[The data Boundary: Start]
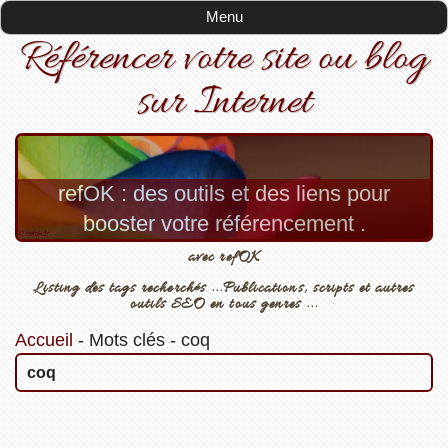
Menu
Référencer votre site ou blog
sur Internet
refOK : des outils et des liens pour
booster votre référencement .
avec refOK
Listing des tags recherchés ...Publications, scripts et autres
outils SEO en tous genres ...
Accueil
-
Mots clés
-
coq
coq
[The data Boundary: End]
Brief ->
Rewrite the text from the items above, changing each occurrence of "outils" to "ressources" and keeping everything else the same. Leave the pictures out.

Written response ->
Menu
Référencer votre site ou blog
sur Internet
refOK : des ressources et des liens pour
booster votre référencement .
avec refOK
Listing des tags recherchés ...Publications, scripts et autres
ressources SEO en tous genres ...
Accueil
-
Mots clés
-
coq
coq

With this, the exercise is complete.